Mais ainda quando a História mostra que o Porto só ganha quando se torna cosmopolita, aberto ao mundo e à diferença, razoável na ponderação de interesses contrastantes e quando os processos são transparentes. De nada adianta Isabel Pires de Lima ter reagido em nome da administração, facto em si mesmo insólito, pois pensava que não era esta ilustre professora universitária quem presidia à Fundação.
Para além disto, o PÚBLICO desta terça-feira dá-nos nota que Suzanne Cotter não tinha decidido programar Joana Vasconcelos, mas que parece que a mesma terá uma individual em Serralves, repetição de Bilbau. Afinal, onde está a definição da esfera de competências do director do museu, dos curadores e da administração?

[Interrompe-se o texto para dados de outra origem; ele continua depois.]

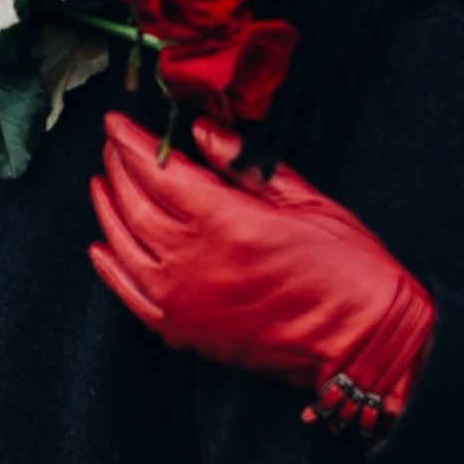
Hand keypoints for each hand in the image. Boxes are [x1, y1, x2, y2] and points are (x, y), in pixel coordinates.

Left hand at [87, 113, 435, 435]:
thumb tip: (200, 131)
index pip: (160, 170)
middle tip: (113, 146)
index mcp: (226, 219)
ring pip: (124, 245)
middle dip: (118, 168)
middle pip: (135, 203)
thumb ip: (244, 164)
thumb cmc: (346, 265)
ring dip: (109, 210)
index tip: (116, 123)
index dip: (132, 142)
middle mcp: (194, 259)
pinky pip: (129, 295)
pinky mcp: (184, 332)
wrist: (362, 340)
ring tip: (103, 184)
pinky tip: (101, 246)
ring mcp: (183, 299)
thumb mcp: (304, 198)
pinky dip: (109, 268)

Ou é tudo assim uma espécie de amálgama em que se fala com Cotter – na altura – e não parecendo esta muito entusiasta, vai-se “meter uma cunha à administração”?
Mais um assunto inultrapassável para a conferência de imprensa desta quarta, que não se pode limitar a “conversa mole”, mas a uma assunção clara do que sucedeu, com elementos documentais que certamente existirão. Ou devem existir – não quero crer que uma Fundação que se assume como farol da modernidade é, afinal, uma coutada de uns tantos que, quais iluminados, decidem o que é ou não arte, o que pode ou não ser mostrado, em que condições e, quais clérigos mecenas do Renascimento, depois dão uns trocados a artistas e curadores. Se assim for, o desprezo pelo trabalho de quem produz e pensa as exposições aconselha a um verdadeiro boicote a esta administração.
Como o contraditório é um valor essencial em qualquer Estado de Direito, terá a administração a oportunidade para provar que interpretações admissíveis face a um quase absoluto silêncio não passam, afinal, de falta de informação. E de João Ribas exige-se o mesmo. Não basta uma declaração lacónica. A bem da arte, da cultura, da saúde da liberdade de expressão e da lisura de comportamentos e do respeito mútuo entre administração, por um lado, artistas e curadores, por outro, o dia de amanhã é importante para Serralves e para aquilatarmos do estado de saúde das relações entre aqueles que criam, projectam e os que dirigem as instituições que nos fazem transcender a espuma dos dias.
O que Serralves significa no contexto da região, do país e, supostamente, do mundo, em muito depende de que tudo fique “em pratos limpos”. A arte é assunto sério demais para se compadecer com os tons cinzas do obscurantismo de costumes e de procedimentos.